Pennsylvania’s direct care workforce crisis is intensifying, with annual turnover rates between 44–65% and an estimated shortfall of over 37,000 workers by 2026. While workforce shortages in long-term services and supports (LTSS) are well-documented, the financial burden of turnover remains underexplored. This study quantifies the economic and health costs of workforce instability, focusing on avoidable emergency department (ED) visits, hospitalizations, and long-term care admissions linked to staffing shortages. Using longitudinal workforce and wage data from the Bureau of Labor Statistics (BLS), PHI, and the Pennsylvania Department of Human Services (DHS) 2025-2026 Blue Book, along with Pennsylvania Medicaid data from 2024-2025, we assess turnover trends and cost implications.

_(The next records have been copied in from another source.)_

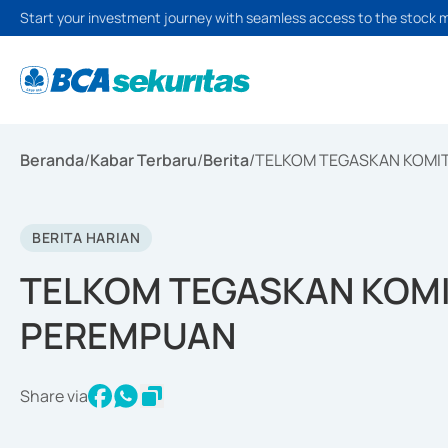
Start your investment journey with seamless access to the stock 
Beranda
/
Kabar Terbaru
/
Berita
/
TELKOM TEGASKAN KOMI
BERITA HARIAN
TELKOM TEGASKAN KOM
PEREMPUAN
Share via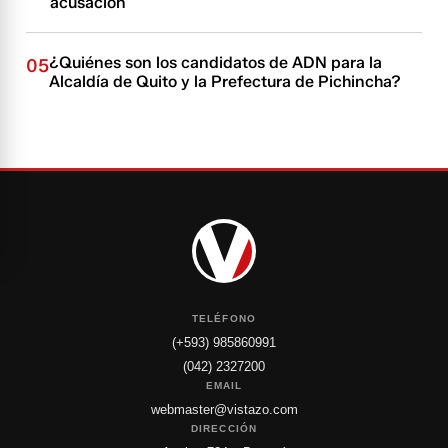
acusación
¿Quiénes son los candidatos de ADN para la
05
Alcaldía de Quito y la Prefectura de Pichincha?
TELÉFONO
(+593) 985860991
(042) 2327200
EMAIL
webmaster@vistazo.com
DIRECCIÓN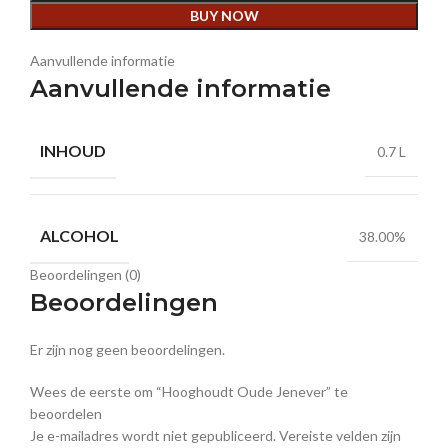
BUY NOW
Aanvullende informatie
Aanvullende informatie
INHOUD
0.7 L
ALCOHOL
38.00%
Beoordelingen (0)
Beoordelingen
Er zijn nog geen beoordelingen.
Wees de eerste om “Hooghoudt Oude Jenever” te
beoordelen
Je e-mailadres wordt niet gepubliceerd.
Vereiste velden zijn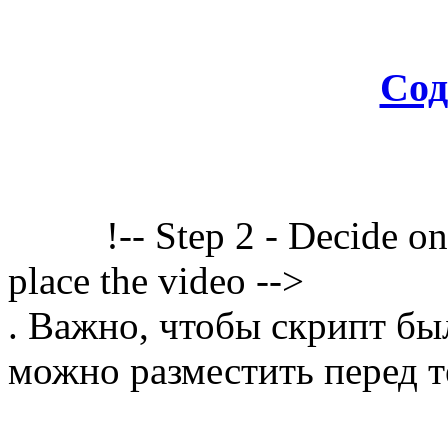
Сод
!-- Step 2 - Decide o
place the video -->
. Важно, чтобы скрипт бы
можно разместить перед т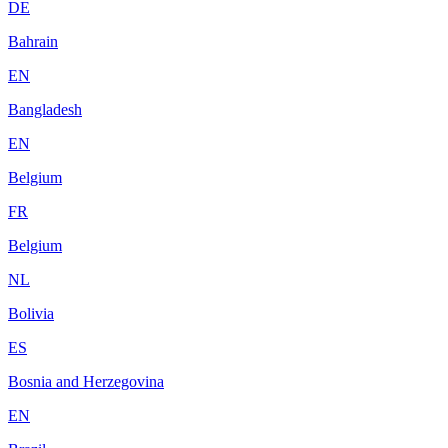
DE
Bahrain
EN
Bangladesh
EN
Belgium
FR
Belgium
NL
Bolivia
ES
Bosnia and Herzegovina
EN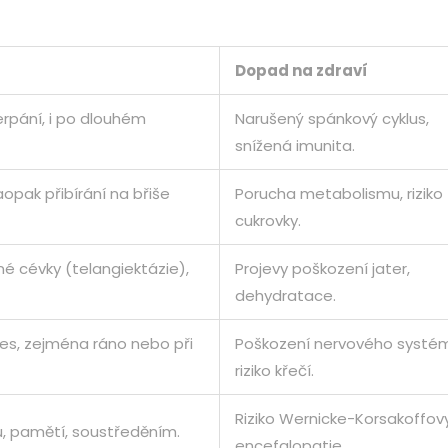
Dopad na zdraví
erpání, i po dlouhém
Narušený spánkový cyklus,
snížená imunita.
opak přibírání na břiše
Porucha metabolismu, riziko
cukrovky.
né cévky (telangiektázie),
Projevy poškození jater,
dehydratace.
es, zejména ráno nebo při
Poškození nervového systé
riziko křečí.
Riziko Wernicke-Korsakoffov
, pamětí, soustředěním.
encefalopatie.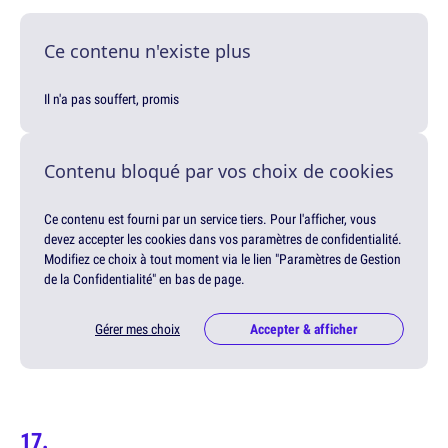
Ce contenu n'existe plus
Il n'a pas souffert, promis
Contenu bloqué par vos choix de cookies
Ce contenu est fourni par un service tiers. Pour l'afficher, vous
devez accepter les cookies dans vos paramètres de confidentialité.
Modifiez ce choix à tout moment via le lien "Paramètres de Gestion
de la Confidentialité" en bas de page.
Gérer mes choix
Accepter & afficher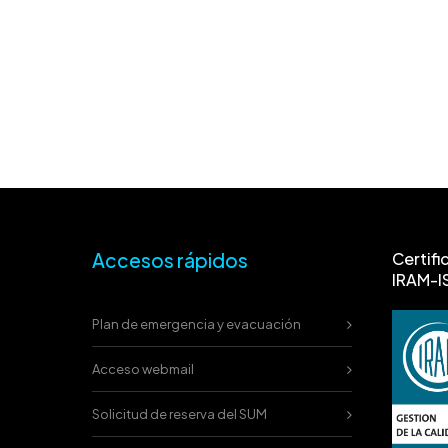
Accesos rápidos
Certifi
IRAM-I
Plan de emergencia y evacuación
Acceso webmail
Solicitud de reserva del SUM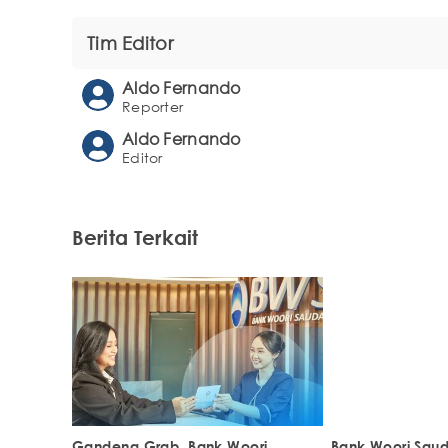
Tim Editor
Aldo Fernando
Reporter
Aldo Fernando
Editor
Berita Terkait
Gandeng Grab, Bank Woori
Bank Woori Saud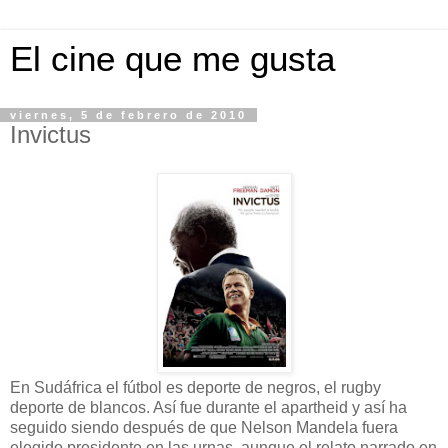
El cine que me gusta
viernes, 5 de febrero de 2010
Invictus
En Sudáfrica el fútbol es deporte de negros, el rugby
deporte de blancos. Así fue durante el apartheid y así ha
seguido siendo después de que Nelson Mandela fuera
elegido presidente en las urnas, aunque el relato narrado en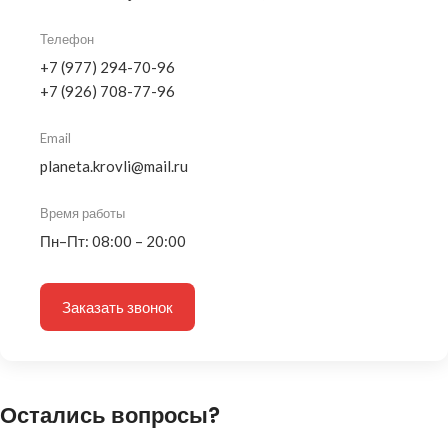
Телефон
+7 (977) 294-70-96
+7 (926) 708-77-96
Email
planeta.krovli@mail.ru
Время работы
Пн–Пт: 08:00 – 20:00
Заказать звонок
Остались вопросы?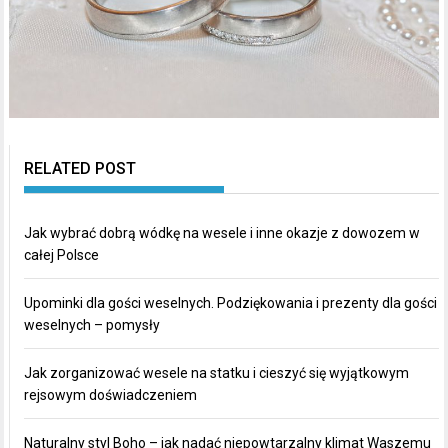
RELATED POST
Jak wybrać dobrą wódkę na wesele i inne okazje z dowozem w
całej Polsce
Upominki dla gości weselnych. Podziękowania i prezenty dla gości
weselnych – pomysły
Jak zorganizować wesele na statku i cieszyć się wyjątkowym
rejsowym doświadczeniem
Naturalny styl Boho – jak nadać niepowtarzalny klimat Waszemu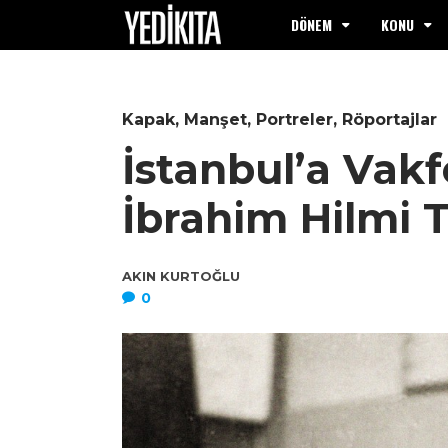
DÖNEM
KONU
Kapak
,
Manşet
,
Portreler
,
Röportajlar
İstanbul’a Vakf
İbrahim Hilmi T
AKIN KURTOĞLU
0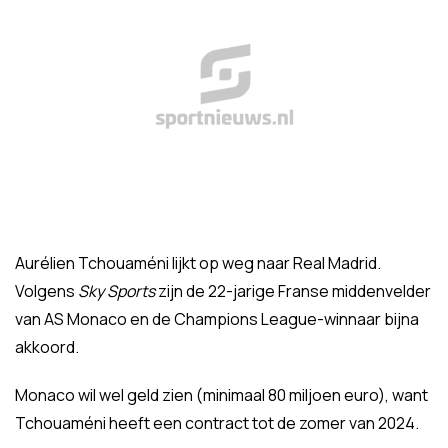
Aurélien Tchouaméni lijkt op weg naar Real Madrid.
Volgens
Sky Sports
zijn de 22-jarige Franse middenvelder
van AS Monaco en de Champions League-winnaar bijna
akkoord.
Monaco wil wel geld zien (minimaal 80 miljoen euro), want
Tchouaméni heeft een contract tot de zomer van 2024.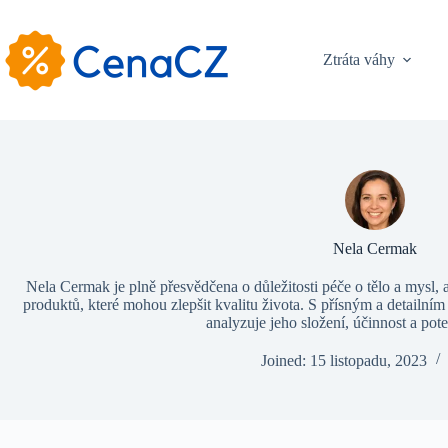
Skip
to
content
Ztráta váhy
Nela Cermak
Nela Cermak je plně přesvědčena o důležitosti péče o tělo a mysl, a
produktů, které mohou zlepšit kvalitu života. S přísným a detailn
analyzuje jeho složení, účinnost a pote
Joined: 15 listopadu, 2023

We find that direct care workforce shortages are associated with a 15-20% increase in preventable ED visits and a 12-18% increase in hospitalizations, adding as much as $75 million in excess Medicaid expenditures annually. Comparing Pennsylvania’s LTSS workforce trends against national data suggests that that the state’s crisis is disproportionately severe, surpassing the national average by 10%, with rural and low-income populations disproportionately affected. Findings indicate that each direct care worker turnover costs providers an estimated $4,200, leading to millions in annual financial losses and service instability. Policy recommendations include retention-based Medicaid reimbursements, expansion of direct care worker roles in interdisciplinary care teams, and pipeline initiatives. This study underscores the need for evidence-based policy reforms to address workforce instability and prevent excess healthcare costs in the Medicaid LTSS system.